Nonetheless, there are reasons to be cautiously optimistic. For starters, there remains a broad consensus across the developed and emerging economies on the desirability of maintaining a relatively open global economy, as in the upcoming signing of the RPTPP.
The notable exception is the U.S., though it is unclear at this point whether President Donald Trump’s administration actually intends to retreat from international cooperation. What does seem clear, at least for now, is that the U.S. cannot be counted on to serve as a principal sponsor and architect of the evolving rules-based global system for fairly managing interdependence.
The biggest test of economic openness is global labour mobility. The long and massive humanitarian chaos from U.S.-led wars has led to global displacement not seen since World War II. The continued test of global labour mobility is whether it only continues to favour a priviliged and skilled few. In New Zealand, the forecast is pretty good, but even a decade after the GFC the forecast for wage growth for most workers is still low.
The situation is similar with regard to mitigating climate change. The U.S. is now the only country that is not committed to the Paris climate agreement, which has held despite the Trump administration’s withdrawal. Even within the U.S., cities, states, and businesses, as well as a host of civil-society organizations, have signaled a credible commitment to fulfilling America’s climate obligations, with or without the federal government.
Still, it’s perfectly rational to be deeply pessimistic about the impact of the world’s damaged ecology taken as a whole, as so much of the global economy remains highly dependent on coal and oil. The Financial Times reports that peak demand for coal in India will come in about ten years.
Australia shows how hard it is to stop coal production, where Germany shows that it’s possible.
Global coal use is flattening, and renewables are quickly accelerating.
Even with upside potential in this scenario, the world is still years away from negative growth in carbon dioxide emissions.
While some classes like private housing still appear as a bubble pumped up by artificial and unsustainable monetary stimulus, other parts of our economy and much of the developed world are maturing into an expansion of economic activity, profits, and employment that probably have many years to come.

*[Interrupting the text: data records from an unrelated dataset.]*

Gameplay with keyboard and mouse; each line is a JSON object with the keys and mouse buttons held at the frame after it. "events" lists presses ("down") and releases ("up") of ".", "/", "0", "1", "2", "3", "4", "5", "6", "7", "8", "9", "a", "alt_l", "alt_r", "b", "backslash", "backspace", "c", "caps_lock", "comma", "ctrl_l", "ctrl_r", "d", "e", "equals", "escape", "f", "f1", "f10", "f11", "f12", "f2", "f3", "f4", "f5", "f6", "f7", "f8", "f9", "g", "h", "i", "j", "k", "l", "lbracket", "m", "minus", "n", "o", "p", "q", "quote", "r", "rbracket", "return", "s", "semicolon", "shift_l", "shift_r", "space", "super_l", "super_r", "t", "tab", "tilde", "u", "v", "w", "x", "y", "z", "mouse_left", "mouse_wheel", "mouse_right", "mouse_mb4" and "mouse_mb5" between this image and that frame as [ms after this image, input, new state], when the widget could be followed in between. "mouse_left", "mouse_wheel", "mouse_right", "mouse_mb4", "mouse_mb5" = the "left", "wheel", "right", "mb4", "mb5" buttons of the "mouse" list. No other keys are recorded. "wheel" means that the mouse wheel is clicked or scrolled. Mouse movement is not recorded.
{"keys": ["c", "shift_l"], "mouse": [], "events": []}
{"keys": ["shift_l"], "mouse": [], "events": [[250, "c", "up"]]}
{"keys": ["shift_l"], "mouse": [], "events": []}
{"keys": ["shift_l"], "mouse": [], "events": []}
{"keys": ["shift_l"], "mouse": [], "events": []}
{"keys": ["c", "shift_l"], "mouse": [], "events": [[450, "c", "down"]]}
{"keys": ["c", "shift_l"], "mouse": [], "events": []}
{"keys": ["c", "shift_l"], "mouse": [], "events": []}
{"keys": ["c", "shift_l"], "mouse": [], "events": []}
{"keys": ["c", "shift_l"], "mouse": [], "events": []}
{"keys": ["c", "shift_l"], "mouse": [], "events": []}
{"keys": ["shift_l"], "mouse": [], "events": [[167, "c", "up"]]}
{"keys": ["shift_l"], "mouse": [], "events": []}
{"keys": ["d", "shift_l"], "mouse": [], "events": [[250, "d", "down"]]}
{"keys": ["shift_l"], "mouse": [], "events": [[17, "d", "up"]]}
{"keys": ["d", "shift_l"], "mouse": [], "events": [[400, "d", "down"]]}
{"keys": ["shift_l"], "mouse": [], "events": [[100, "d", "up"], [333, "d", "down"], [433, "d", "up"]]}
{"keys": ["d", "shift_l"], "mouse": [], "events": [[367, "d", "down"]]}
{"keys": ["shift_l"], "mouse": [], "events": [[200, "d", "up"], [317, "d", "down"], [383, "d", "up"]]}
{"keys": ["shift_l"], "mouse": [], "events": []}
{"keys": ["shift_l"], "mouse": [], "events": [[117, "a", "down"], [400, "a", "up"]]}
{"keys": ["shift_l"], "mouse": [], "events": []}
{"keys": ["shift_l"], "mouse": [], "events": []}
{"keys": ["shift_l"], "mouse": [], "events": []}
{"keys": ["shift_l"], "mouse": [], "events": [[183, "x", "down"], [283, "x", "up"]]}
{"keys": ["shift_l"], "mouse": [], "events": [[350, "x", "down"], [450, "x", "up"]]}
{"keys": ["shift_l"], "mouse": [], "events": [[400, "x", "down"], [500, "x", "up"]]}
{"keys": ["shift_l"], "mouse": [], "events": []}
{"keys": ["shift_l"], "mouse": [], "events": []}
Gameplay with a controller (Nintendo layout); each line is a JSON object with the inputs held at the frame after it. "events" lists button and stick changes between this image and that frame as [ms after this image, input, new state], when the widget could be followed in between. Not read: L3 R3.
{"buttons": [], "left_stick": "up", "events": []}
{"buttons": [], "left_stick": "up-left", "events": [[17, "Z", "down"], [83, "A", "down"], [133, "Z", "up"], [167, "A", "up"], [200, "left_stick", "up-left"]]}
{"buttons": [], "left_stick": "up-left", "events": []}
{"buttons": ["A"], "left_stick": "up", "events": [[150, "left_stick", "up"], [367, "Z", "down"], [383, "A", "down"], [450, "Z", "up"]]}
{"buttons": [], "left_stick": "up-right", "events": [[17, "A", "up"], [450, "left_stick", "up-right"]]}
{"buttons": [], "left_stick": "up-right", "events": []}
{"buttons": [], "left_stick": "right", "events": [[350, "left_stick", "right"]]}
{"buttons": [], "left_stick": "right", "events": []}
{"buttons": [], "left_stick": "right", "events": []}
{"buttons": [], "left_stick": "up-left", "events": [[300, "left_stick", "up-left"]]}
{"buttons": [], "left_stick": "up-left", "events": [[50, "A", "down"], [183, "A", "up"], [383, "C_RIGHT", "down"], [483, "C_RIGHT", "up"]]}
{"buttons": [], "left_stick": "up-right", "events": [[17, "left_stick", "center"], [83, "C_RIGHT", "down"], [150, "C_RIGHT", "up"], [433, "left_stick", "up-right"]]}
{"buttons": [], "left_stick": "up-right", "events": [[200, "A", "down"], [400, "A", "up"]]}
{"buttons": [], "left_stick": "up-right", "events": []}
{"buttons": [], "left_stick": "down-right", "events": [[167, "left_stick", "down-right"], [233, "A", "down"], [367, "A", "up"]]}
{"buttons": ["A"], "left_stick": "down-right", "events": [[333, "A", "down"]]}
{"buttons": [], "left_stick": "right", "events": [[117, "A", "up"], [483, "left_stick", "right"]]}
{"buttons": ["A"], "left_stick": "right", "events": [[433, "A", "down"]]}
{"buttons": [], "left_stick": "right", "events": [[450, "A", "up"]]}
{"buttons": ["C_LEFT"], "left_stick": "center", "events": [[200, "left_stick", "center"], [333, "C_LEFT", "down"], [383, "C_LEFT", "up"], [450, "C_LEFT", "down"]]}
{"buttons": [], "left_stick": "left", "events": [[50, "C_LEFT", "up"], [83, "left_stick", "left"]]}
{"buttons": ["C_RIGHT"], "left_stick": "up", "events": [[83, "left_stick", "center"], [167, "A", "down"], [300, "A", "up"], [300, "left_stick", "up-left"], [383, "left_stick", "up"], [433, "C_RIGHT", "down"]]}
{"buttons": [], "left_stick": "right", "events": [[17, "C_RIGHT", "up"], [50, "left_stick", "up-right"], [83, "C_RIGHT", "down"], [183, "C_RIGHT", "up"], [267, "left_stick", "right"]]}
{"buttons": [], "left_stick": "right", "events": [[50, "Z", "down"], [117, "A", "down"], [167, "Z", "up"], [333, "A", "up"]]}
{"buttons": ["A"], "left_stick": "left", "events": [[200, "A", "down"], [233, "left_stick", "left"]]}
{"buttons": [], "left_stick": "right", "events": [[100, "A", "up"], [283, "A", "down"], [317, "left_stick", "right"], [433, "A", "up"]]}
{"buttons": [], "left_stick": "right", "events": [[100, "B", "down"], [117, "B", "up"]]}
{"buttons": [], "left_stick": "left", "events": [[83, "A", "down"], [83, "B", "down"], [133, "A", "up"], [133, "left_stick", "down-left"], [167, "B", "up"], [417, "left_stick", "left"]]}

No inflation arising anywhere, increased global financial stability, headline unemployment heading for 3.5% here, and Europe, Japan, China, India and emerging markets in a sweet spot of rising profits and low interest rates. Good news for little old New Zealand.
Also, New Zealand’s government has been confirmed as having between $1.4b and $2.1b to spend. The Minister of Finance will set the direction for this next week. That’s some serious supply-side Santa for 2018.
All of this suggests that the global economy will confront serious challenges in the months and years ahead. Looming in the background is a mountain of debt that makes markets nervous and increases the system’s vulnerability to destabilizing shocks. With New Zealand basing much of its consistently narrow export economy on uninterrupted and free water for agriculture and horticulture, it is exacerbating its economic risks in the medium term.
Yet the baseline scenario for 2018 seems to be one of continuity. New Zealand is situated within an economic power and influence shift from west to east, without any sudden change in its patterns of job, income, political, and social polarization, and with no obvious convulsions on the 2018 horizon. Not too hot, not too cold.